Mattson Tomlin said...

Without getting too into it (you know the tone of my work, it reflects my general outlook on life occasionally) after witnessing church politics at a very young age, I sat my parents down at age six and said I wasn't going t go to church anymore. They were surprised at this statement, and asked me why. I remember very clearly responding, "after seeing the way people behave there, I don't think it's a place of spirituality. I think that there's a difference between religion and spirituality, and you can be spiritual without the confines of a building or a man telling you had to be spiritual." Keep in mind, this is a Unitarian church we're talking about, so in most peoples eyes, I'm already going to hell.

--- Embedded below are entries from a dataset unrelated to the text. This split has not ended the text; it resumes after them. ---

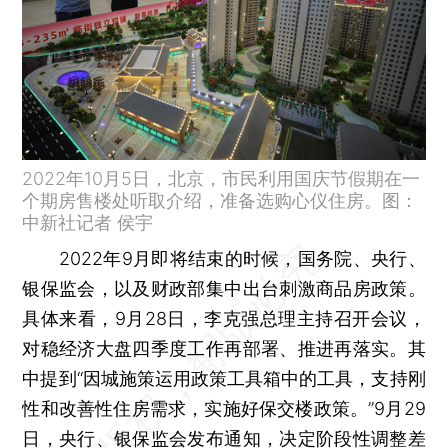
2022年10月5日，北京，市民利用国庆节假期在一
个期房售楼处听取介绍，准备选购心仪住房。图：
中新社记者 侯宇
2022年9月即将结束的时候，国务院、央行、
银保监会，以及财政部集中出台刺激商品房政策。
具体来看，9月28日，李克强总理主持召开会议，
对稳经济大盘四季度工作再部署、推进再落实。其
中提到“因城施策运用政策工具箱中的工具，支持刚
性和改善性住房需求，实施好保交楼政策。”9月29
日，央行、银保监会发布通知，决定阶段性调整差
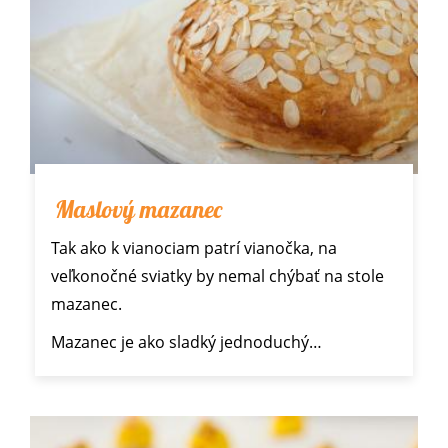
Maslový mazanec
Tak ako k vianociam patrí vianočka, na
veľkonočné sviatky by nemal chýbať na stole
mazanec.
Mazanec je ako sladký jednoduchý…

They didn't make me go to church again. I'm not sure how relevant this anecdote may be, and far be it from me to tell you to stop going, but your last line brings this story to mind- you seem to be very in touch with your own spirituality, and have built the tools to be able to find that within yourself. A building and a group of people might help you with those tools, but that spirituality will always come from within.